Kışa yaklaşınca Iğdır’a doğru yol alıyoruz. Bizim de tabii ki belirli günlerimiz var. Biz 12’inci ayın sonuna kadar burada barınmamız gerekiyor. Hava şartlarına bağlıdır, hava şartları güzel oldu mu 1’inci aya kadar hayvanlarımızı otlatıyoruz. Hava şartları kötü oldu mu 11’inci ayın sonlarına doğru Iğdır’a gidiyoruz. Iğdır’a gittiğimizde herkes kendi hayvanına sahip çıkıyor. Biz çobanız kendi hayvanımız da var. Yanına başkalarının hayvanlarını alıyoruz, otlatıyoruz ve yolumuza gidiyoruz.
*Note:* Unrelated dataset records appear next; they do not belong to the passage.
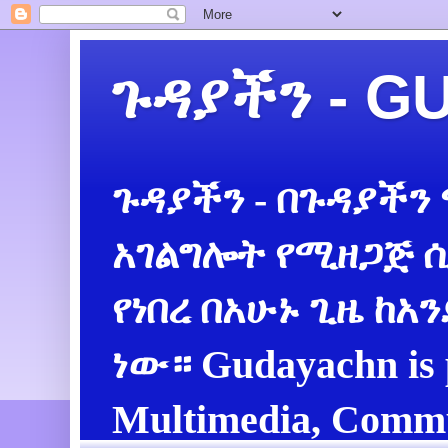
ጉዳያችን - 
ጉዳያችን - በጉዳያችን
አገልግሎት የሚዘጋጅ ሲ
የነበረ በአሁኑ ጊዜ ከአ
ነው። Gudayachn is 
Multimedia, Commu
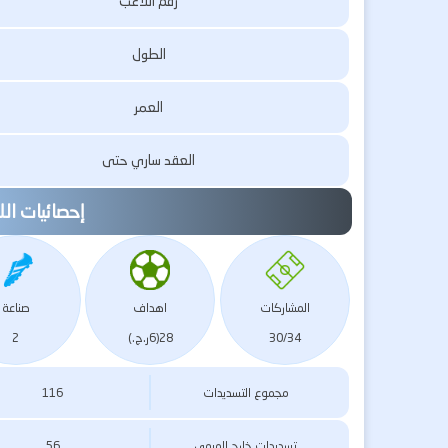
رقم اللاعب
الطول
العمر
العقد ساري حتى
إحصائيات ال
المشاركات
اهداف
صناعة
30/34
28(6ر.ج.)
2
مجموع التسديدات
116
تسديدات خارج المرمى
56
Göçerlerin bu dönemi, hem hayvancılık faaliyeti hem de bölge toplumlarının kültürel sürekliliği açısından büyük önem taşıyor. Zorlu coğrafya ve iklim koşulları, göçerlerin deneyimini ve hazırlığını belirleyen temel etkenler olarak öne çıkıyor.
BAHAR VE YAZ AYLARINI HAYVANLARINA DAHA İYİ OTLAKLAR BULMAK İÇİN ÇIKTIKLARI YAKLAŞIK 3 BİN RAKIMLI YAYLALARDA GEÇİREN GÖÇERLER, HAVA SICAKLIKLARININ DÜŞMEYE BAŞLAMASIYLA BİRLİKTE ZORLU DÖNÜŞ YOLCULUKLARINA BAŞLADI.